Much grass has already grown under our feet since my telegram to you of May 4, 1953.3 I should be grateful if you would glance again at our correspondence of that period. I have of course stated several times to Parliament my desire that a top level meeting should take place and that failing this I did not exclude a personal mission of my own. I have never varied, in the fourteen months that have passed, from my conviction that the state of the world would not be worsened and might be helped by direct contact with the Russia which has succeeded the Stalin era. However, as you say this is now past history.
3.

I thought Molotov’s reply was more cordial and forthcoming to what was after all only a personal and private enquiry than I had expected. It strengthens my view that the new government in the Kremlin are both anxious about the thermo-nuclear future and secondly, attracted by the idea of a peaceful period of domestic prosperity and external contacts. This is certainly my view of what is their self-interest. I was struck by the fact that they did not suggest a meeting in Moscow but respected my wish to leave the time and place entirely unsettled. Of course it would be much better to have even the two power meeting about which I enquired in Stockholm or Vienna or Berne and if the Cabinet decide to go forward with the project a margin of six or eight weeks would be open to us for fitting the timing into the movement of events both at Geneva and in Indo-China.

[Page 1040]

It is on all this that I most earnestly seek your advice, while being willing to bear the brunt of failure on my own shoulders.

4.
I fear that grave military events impend in the Tonkin Delta and indeed, throughout Indo-China. I have heard that General Ely4 does not think that there is any hope of holding an effective bridgehead in the Delta. There is, I am told, no doubt which way the Viet Nam population would vote if they were freely consulted. I well understood the sense of disaster and defeat in Indo-China may produce a profound effect in the United States as well as far-reaching reactions in Siam and Malaya. It is my hope that an increasing detachment of Russia from Chinese ambitions may be a possibility, and one we should not neglect.
5.
Meanwhile, we shall keep you most thoroughly informed and I shall not seek any decision to make an official approach until I hear from you again. All I have said to Molotov in thanking him for his telegram is that a few days will be needed before any reply can be sent. There can be no question of a public announcement before our two governments have consulted together about policy and also agreed on what it is best to say.

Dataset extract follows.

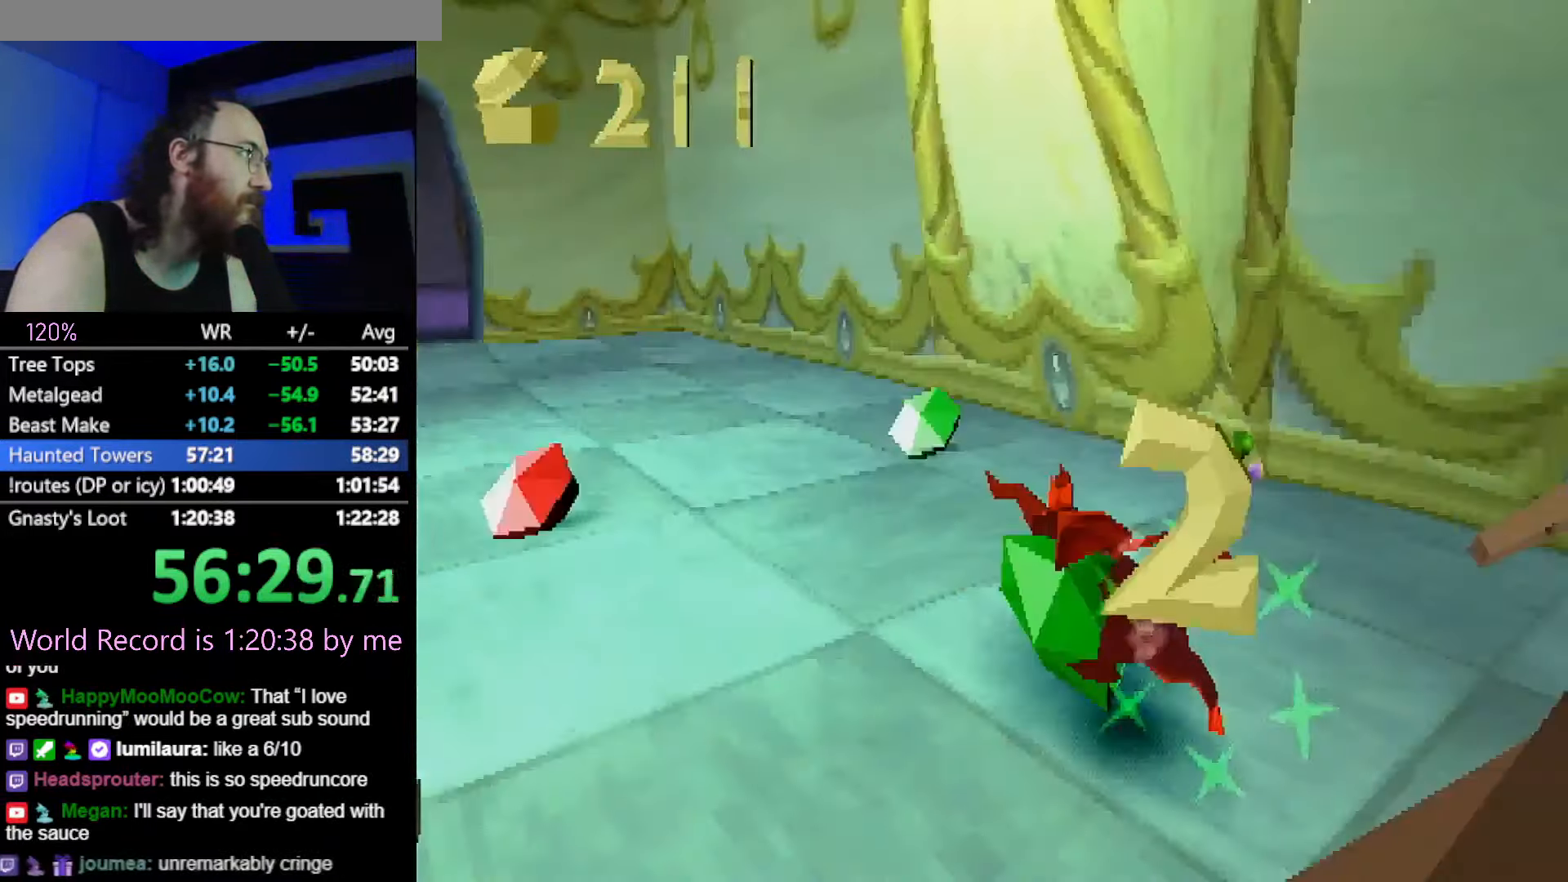
{"buttons": ["SQUARE"], "button_events": [[183, "SQUARE", "up"], [400, "SQUARE", "down"]]}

I have impressed on the Soviet Ambassador the importance of absolute secrecy.

With kindest regards,

Yours ever,

Winston
  1. The source text was attached to a note from Ambassador Makins to President Eisenhower which stated that the Prime Minister asked that it be sent to the President.
  2. Summarized in Document 443.
  3. Document 404. For the President’s reply, see Document 405.
  4. French Commander in Chief in Indochina.